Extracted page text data

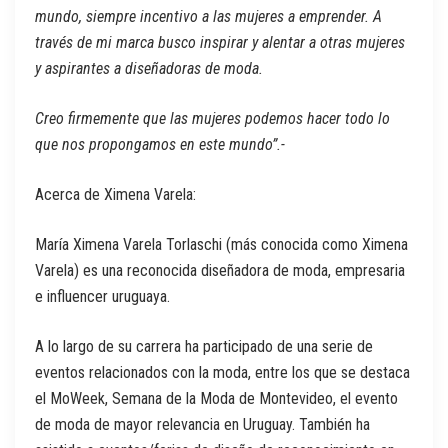
mundo, siempre incentivo a las mujeres a emprender. A
través de mi marca busco inspirar y alentar a otras mujeres
y aspirantes a diseñadoras de moda.
Creo firmemente que las mujeres podemos hacer todo lo
que nos propongamos en este mundo”.-
Acerca de Ximena Varela:
María Ximena Varela Torlaschi (más conocida como Ximena
Varela) es una reconocida diseñadora de moda, empresaria
e influencer uruguaya.
A lo largo de su carrera ha participado de una serie de
eventos relacionados con la moda, entre los que se destaca
el MoWeek, Semana de la Moda de Montevideo, el evento
de moda de mayor relevancia en Uruguay. También ha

### Try it
Look through the data above and report every line in which "Ximena" appears.

### Response area
Acerca de Ximena Varela:
María Ximena Varela Torlaschi (más conocida como Ximena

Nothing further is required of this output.